Prompt
Please give the lines below again with "clock" swapped for "watch" throughout, changing nothing else and leaving out the pictures.

Record set
========================
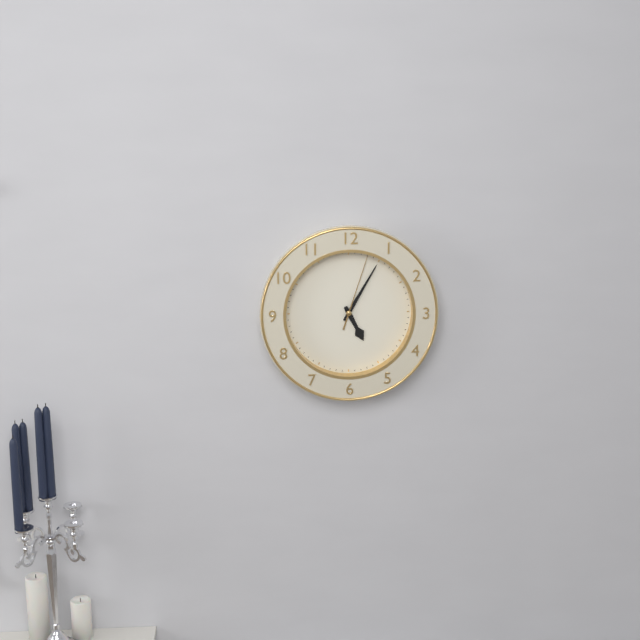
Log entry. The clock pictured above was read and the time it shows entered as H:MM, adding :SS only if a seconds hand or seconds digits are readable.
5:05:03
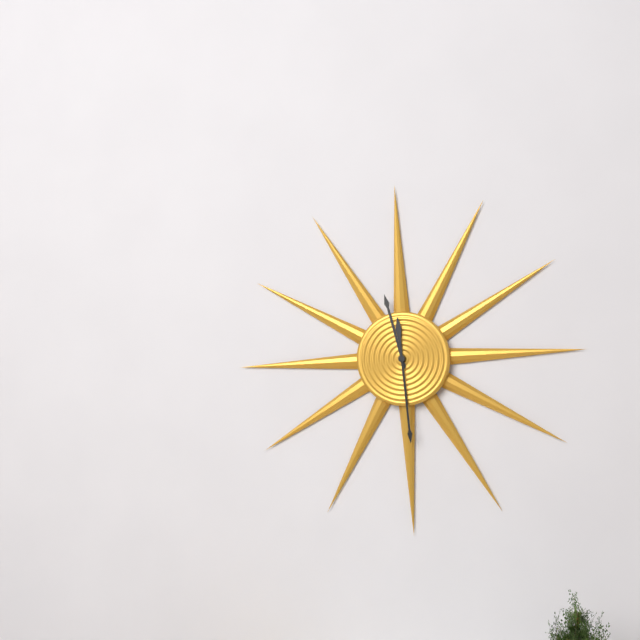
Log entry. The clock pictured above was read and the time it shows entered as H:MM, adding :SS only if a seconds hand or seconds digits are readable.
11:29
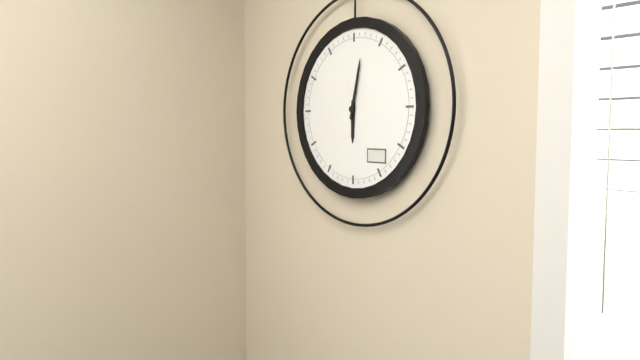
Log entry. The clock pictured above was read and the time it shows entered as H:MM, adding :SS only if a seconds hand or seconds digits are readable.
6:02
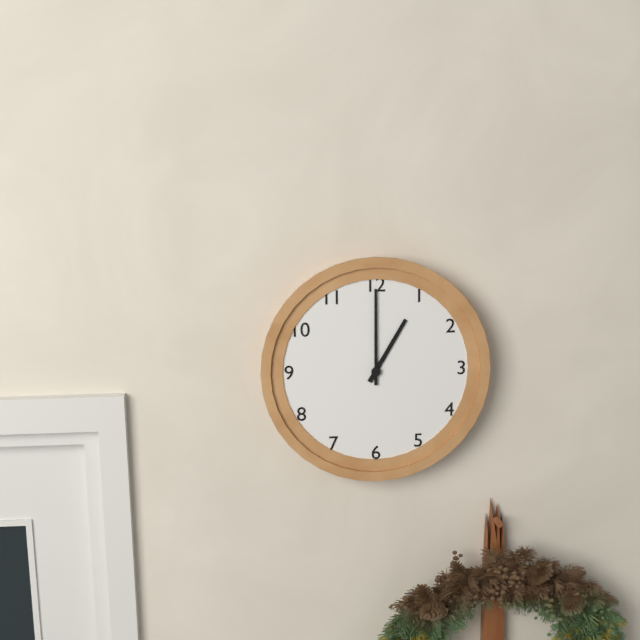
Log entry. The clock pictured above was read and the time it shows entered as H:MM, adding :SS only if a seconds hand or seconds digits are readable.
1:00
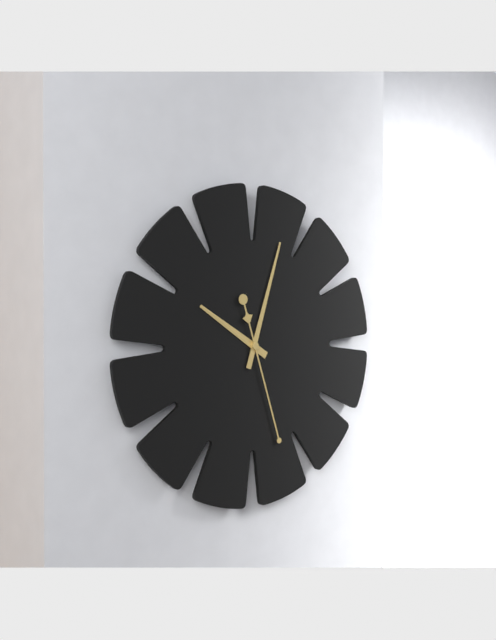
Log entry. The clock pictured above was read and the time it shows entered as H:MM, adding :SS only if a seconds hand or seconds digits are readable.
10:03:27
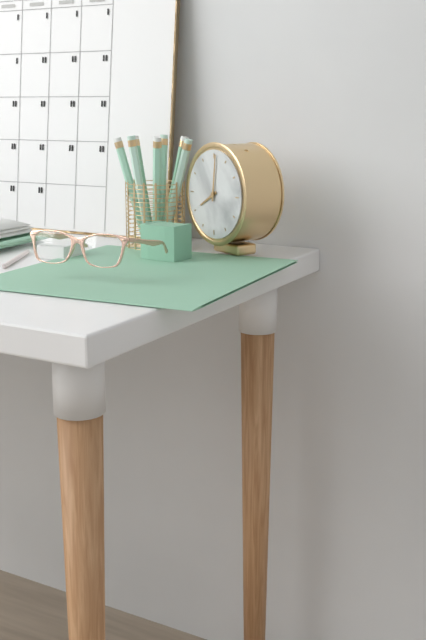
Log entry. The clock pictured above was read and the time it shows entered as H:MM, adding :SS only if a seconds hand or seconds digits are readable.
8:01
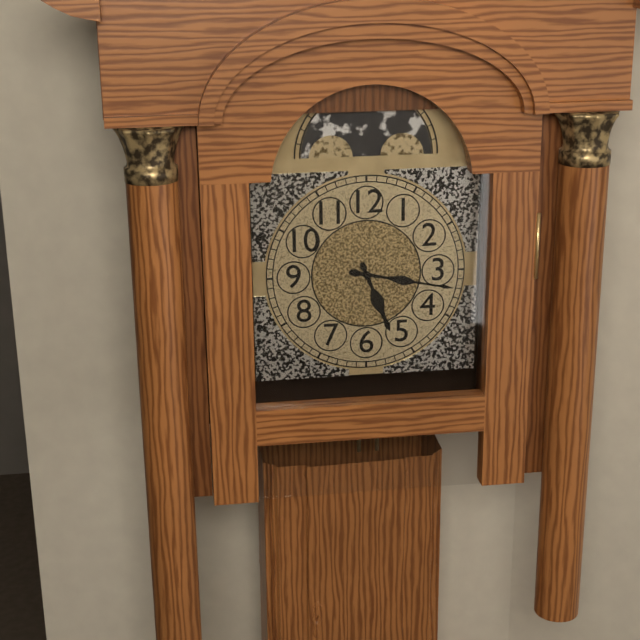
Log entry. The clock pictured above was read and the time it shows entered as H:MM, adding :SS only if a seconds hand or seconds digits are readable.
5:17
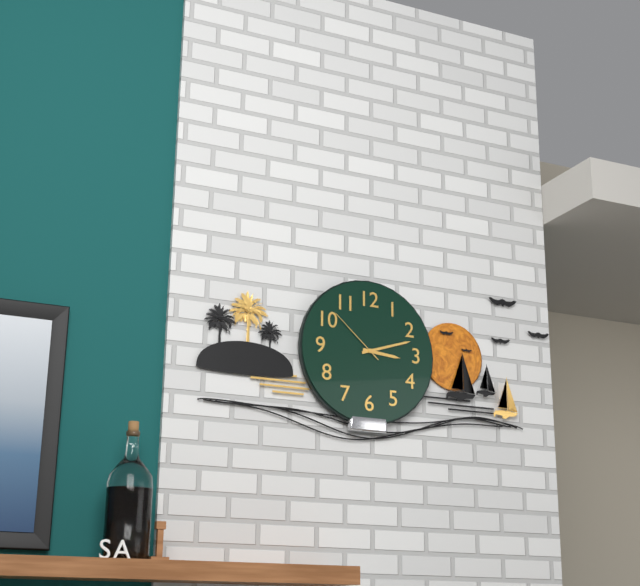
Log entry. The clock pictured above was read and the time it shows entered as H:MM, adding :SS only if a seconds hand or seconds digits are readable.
========================
Right answer
Log entry. The watch pictured above was read and the time it shows entered as H:MM, adding :SS only if a seconds hand or seconds digits are readable.
5:05:03
Log entry. The watch pictured above was read and the time it shows entered as H:MM, adding :SS only if a seconds hand or seconds digits are readable.
11:29
Log entry. The watch pictured above was read and the time it shows entered as H:MM, adding :SS only if a seconds hand or seconds digits are readable.
6:02
Log entry. The watch pictured above was read and the time it shows entered as H:MM, adding :SS only if a seconds hand or seconds digits are readable.
1:00
Log entry. The watch pictured above was read and the time it shows entered as H:MM, adding :SS only if a seconds hand or seconds digits are readable.
10:03:27
Log entry. The watch pictured above was read and the time it shows entered as H:MM, adding :SS only if a seconds hand or seconds digits are readable.
8:01
Log entry. The watch pictured above was read and the time it shows entered as H:MM, adding :SS only if a seconds hand or seconds digits are readable.
5:17
Log entry. The watch pictured above was read and the time it shows entered as H:MM, adding :SS only if a seconds hand or seconds digits are readable.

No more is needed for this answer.